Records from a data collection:
============================================================
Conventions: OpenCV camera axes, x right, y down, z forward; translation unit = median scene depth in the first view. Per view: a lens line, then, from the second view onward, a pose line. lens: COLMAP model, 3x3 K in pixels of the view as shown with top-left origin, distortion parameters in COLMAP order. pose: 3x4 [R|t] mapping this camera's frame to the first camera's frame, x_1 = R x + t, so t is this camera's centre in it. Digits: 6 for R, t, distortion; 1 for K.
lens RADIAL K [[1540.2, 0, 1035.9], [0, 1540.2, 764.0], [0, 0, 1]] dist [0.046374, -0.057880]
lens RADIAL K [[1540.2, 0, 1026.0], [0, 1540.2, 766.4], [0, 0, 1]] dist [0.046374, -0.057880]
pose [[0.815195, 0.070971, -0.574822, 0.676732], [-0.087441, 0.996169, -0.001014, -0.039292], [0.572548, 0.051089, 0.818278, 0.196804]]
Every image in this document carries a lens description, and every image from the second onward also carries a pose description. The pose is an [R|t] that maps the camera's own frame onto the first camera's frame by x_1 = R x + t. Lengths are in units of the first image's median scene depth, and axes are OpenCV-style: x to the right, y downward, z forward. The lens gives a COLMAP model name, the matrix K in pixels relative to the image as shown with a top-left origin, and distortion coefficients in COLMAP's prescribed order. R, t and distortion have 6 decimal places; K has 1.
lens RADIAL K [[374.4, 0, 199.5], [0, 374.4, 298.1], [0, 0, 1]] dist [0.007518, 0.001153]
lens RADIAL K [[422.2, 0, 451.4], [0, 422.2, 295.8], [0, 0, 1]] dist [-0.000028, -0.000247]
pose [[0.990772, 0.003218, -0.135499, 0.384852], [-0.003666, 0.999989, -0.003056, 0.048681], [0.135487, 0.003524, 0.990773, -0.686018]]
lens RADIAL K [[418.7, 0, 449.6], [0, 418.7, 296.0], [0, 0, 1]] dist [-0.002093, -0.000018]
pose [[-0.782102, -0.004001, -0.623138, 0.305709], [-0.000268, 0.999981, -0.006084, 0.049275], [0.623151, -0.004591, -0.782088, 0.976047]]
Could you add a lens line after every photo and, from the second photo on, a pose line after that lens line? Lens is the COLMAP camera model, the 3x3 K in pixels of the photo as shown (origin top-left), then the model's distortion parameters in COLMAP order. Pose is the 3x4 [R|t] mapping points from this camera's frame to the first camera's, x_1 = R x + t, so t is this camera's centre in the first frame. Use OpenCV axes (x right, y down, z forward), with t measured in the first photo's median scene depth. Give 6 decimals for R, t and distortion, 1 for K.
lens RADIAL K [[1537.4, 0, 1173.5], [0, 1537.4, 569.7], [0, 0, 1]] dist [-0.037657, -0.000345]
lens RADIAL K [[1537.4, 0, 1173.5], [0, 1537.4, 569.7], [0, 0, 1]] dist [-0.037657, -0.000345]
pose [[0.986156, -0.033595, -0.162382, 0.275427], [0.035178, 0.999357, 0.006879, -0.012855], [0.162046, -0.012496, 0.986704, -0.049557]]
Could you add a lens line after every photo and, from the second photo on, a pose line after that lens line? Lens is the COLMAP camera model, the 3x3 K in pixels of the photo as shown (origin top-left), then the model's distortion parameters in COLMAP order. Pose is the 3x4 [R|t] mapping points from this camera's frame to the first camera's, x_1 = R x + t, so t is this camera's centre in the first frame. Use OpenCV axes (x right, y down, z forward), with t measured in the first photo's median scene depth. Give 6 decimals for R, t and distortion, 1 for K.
============================================================
Directions for this task:
Your reply should match the data above exactly, line for line.

Reply to the task:
Conventions: OpenCV camera axes, x right, y down, z forward; translation unit = median scene depth in the first view. Per view: a lens line, then, from the second view onward, a pose line. lens: COLMAP model, 3x3 K in pixels of the view as shown with top-left origin, distortion parameters in COLMAP order. pose: 3x4 [R|t] mapping this camera's frame to the first camera's frame, x_1 = R x + t, so t is this camera's centre in it. Digits: 6 for R, t, distortion; 1 for K.
lens RADIAL K [[1540.2, 0, 1035.9], [0, 1540.2, 764.0], [0, 0, 1]] dist [0.046374, -0.057880]
lens RADIAL K [[1540.2, 0, 1026.0], [0, 1540.2, 766.4], [0, 0, 1]] dist [0.046374, -0.057880]
pose [[0.815195, 0.070971, -0.574822, 0.676732], [-0.087441, 0.996169, -0.001014, -0.039292], [0.572548, 0.051089, 0.818278, 0.196804]]
Every image in this document carries a lens description, and every image from the second onward also carries a pose description. The pose is an [R|t] that maps the camera's own frame onto the first camera's frame by x_1 = R x + t. Lengths are in units of the first image's median scene depth, and axes are OpenCV-style: x to the right, y downward, z forward. The lens gives a COLMAP model name, the matrix K in pixels relative to the image as shown with a top-left origin, and distortion coefficients in COLMAP's prescribed order. R, t and distortion have 6 decimal places; K has 1.
lens RADIAL K [[374.4, 0, 199.5], [0, 374.4, 298.1], [0, 0, 1]] dist [0.007518, 0.001153]
lens RADIAL K [[422.2, 0, 451.4], [0, 422.2, 295.8], [0, 0, 1]] dist [-0.000028, -0.000247]
pose [[0.990772, 0.003218, -0.135499, 0.384852], [-0.003666, 0.999989, -0.003056, 0.048681], [0.135487, 0.003524, 0.990773, -0.686018]]
lens RADIAL K [[418.7, 0, 449.6], [0, 418.7, 296.0], [0, 0, 1]] dist [-0.002093, -0.000018]
pose [[-0.782102, -0.004001, -0.623138, 0.305709], [-0.000268, 0.999981, -0.006084, 0.049275], [0.623151, -0.004591, -0.782088, 0.976047]]
Could you add a lens line after every photo and, from the second photo on, a pose line after that lens line? Lens is the COLMAP camera model, the 3x3 K in pixels of the photo as shown (origin top-left), then the model's distortion parameters in COLMAP order. Pose is the 3x4 [R|t] mapping points from this camera's frame to the first camera's, x_1 = R x + t, so t is this camera's centre in the first frame. Use OpenCV axes (x right, y down, z forward), with t measured in the first photo's median scene depth. Give 6 decimals for R, t and distortion, 1 for K.
lens RADIAL K [[1537.4, 0, 1173.5], [0, 1537.4, 569.7], [0, 0, 1]] dist [-0.037657, -0.000345]
lens RADIAL K [[1537.4, 0, 1173.5], [0, 1537.4, 569.7], [0, 0, 1]] dist [-0.037657, -0.000345]
pose [[0.986156, -0.033595, -0.162382, 0.275427], [0.035178, 0.999357, 0.006879, -0.012855], [0.162046, -0.012496, 0.986704, -0.049557]]
Could you add a lens line after every photo and, from the second photo on, a pose line after that lens line? Lens is the COLMAP camera model, the 3x3 K in pixels of the photo as shown (origin top-left), then the model's distortion parameters in COLMAP order. Pose is the 3x4 [R|t] mapping points from this camera's frame to the first camera's, x_1 = R x + t, so t is this camera's centre in the first frame. Use OpenCV axes (x right, y down, z forward), with t measured in the first photo's median scene depth. Give 6 decimals for R, t and distortion, 1 for K.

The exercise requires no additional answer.